Here are five tips to help ensure your wishes are carried out:
1. Find out if your adult daughter or adult granddaughter is freezing her eggs or intends to. Yes, this conversation can be awkward, but it isn’t about you becoming a grandparent or a great grandparent. If you plan to have the talk, do it privately and explain why.
2. Once you learn that egg freezing has happned or might, decide how you want to handle this in your estate plan. Children are not entitled to inherit anything from you. It’s up to you — or you and your spouse— to determine who’ll inherit your estate. If you’re married, you and your spouse need to talk about this.
3. Be specific in your estate documents. Sure, no one is entitled to a share of your estate, but do you want to leave someone out simply because of a legal definition?
4. Don’t settle for generic documents. Online estate plan forms do not, as a rule, let you change definitions of children, grandchildren or heirs. Using an estate lawyer helps you get the inheritance results you intend.
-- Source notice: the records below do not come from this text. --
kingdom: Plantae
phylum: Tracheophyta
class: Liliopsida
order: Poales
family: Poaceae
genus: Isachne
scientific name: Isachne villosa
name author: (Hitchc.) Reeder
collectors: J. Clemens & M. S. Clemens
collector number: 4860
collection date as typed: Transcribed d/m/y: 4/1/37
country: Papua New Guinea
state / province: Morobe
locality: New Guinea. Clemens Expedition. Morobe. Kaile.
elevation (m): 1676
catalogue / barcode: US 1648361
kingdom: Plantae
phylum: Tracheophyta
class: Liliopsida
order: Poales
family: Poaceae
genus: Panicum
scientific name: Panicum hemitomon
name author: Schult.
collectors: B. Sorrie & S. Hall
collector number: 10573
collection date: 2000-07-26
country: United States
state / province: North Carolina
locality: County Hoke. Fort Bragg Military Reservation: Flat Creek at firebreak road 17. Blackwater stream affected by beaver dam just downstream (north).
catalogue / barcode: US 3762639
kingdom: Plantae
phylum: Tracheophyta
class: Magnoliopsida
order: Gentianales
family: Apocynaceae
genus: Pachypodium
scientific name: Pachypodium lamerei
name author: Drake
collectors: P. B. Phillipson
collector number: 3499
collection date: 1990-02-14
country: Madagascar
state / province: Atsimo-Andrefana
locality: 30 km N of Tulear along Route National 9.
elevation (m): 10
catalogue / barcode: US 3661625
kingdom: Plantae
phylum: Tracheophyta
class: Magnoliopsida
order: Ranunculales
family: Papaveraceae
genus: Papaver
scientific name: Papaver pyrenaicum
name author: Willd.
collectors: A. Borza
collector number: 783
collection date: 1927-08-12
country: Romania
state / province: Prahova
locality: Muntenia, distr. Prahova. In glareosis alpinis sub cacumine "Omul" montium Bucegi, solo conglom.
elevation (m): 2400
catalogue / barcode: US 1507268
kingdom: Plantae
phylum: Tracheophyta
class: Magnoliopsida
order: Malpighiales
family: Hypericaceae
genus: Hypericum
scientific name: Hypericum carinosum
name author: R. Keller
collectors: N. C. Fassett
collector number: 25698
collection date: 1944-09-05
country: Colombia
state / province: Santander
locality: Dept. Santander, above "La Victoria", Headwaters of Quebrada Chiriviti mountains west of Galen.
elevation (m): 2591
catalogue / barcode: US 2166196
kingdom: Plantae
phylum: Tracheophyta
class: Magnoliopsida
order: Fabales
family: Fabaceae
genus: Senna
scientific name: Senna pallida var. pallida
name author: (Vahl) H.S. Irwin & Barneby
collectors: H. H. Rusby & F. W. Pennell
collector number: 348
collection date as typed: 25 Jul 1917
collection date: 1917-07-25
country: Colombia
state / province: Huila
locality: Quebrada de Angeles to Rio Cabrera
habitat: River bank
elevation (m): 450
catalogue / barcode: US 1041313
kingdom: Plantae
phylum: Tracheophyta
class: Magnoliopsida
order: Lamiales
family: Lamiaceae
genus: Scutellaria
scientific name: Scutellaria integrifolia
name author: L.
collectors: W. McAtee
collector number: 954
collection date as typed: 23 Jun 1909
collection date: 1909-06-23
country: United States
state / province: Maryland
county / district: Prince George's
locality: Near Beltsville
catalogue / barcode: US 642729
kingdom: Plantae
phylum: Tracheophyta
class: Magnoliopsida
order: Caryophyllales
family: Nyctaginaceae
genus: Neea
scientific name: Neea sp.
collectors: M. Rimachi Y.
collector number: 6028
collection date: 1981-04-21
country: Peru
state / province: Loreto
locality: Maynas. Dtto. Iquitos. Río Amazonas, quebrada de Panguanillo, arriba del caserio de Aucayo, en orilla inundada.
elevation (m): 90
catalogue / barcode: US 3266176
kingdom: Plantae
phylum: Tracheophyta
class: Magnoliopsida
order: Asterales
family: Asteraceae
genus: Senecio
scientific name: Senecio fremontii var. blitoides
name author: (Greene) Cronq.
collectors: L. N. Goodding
5. Be sure to bring up the subject with your estate lawyer. Don't expect that she or he has thought about it. Many lawyers haven’t considered the implications of egg freezing or discussed them with their clients. They may also think the standard legal definitions of children, grandchildren and heirs are sufficient for your will. If someone in your family has frozen her eggs or you think might, talk this out with your lawyer to be sure your estate instructions are as clear as necessary.